____ DATA FOR ANALYSIS

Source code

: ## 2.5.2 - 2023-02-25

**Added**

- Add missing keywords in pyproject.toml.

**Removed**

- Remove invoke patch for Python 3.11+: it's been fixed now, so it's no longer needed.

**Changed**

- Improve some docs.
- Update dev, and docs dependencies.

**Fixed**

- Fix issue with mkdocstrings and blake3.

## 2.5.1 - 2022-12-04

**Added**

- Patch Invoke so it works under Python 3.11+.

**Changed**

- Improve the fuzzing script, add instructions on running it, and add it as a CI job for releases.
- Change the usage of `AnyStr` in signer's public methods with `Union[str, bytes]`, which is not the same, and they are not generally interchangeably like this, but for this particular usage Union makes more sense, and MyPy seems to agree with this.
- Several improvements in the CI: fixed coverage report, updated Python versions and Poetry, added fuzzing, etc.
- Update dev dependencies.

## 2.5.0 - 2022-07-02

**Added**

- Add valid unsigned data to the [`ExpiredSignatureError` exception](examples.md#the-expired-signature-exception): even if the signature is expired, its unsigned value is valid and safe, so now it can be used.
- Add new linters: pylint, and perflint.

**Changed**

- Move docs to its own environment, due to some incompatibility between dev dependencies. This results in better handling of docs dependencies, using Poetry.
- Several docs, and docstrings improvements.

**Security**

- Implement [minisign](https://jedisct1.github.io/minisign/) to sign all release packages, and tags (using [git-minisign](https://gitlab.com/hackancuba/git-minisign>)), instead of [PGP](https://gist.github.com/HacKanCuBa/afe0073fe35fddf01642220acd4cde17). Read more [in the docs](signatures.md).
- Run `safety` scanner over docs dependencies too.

________

* PROMPT: This exercise calls for the line containing "- Move docs" and each line after it in the records, copied exactly.

* SOLUTION TO THE PROBLEM:
- Move docs to its own environment, due to some incompatibility between dev dependencies. This results in better handling of docs dependencies, using Poetry.
- Several docs, and docstrings improvements.

**Security**

- Implement [minisign](https://jedisct1.github.io/minisign/) to sign all release packages, and tags (using [git-minisign](https://gitlab.com/hackancuba/git-minisign>)), instead of [PGP](https://gist.github.com/HacKanCuBa/afe0073fe35fddf01642220acd4cde17). Read more [in the docs](signatures.md).
- Run `safety` scanner over docs dependencies too.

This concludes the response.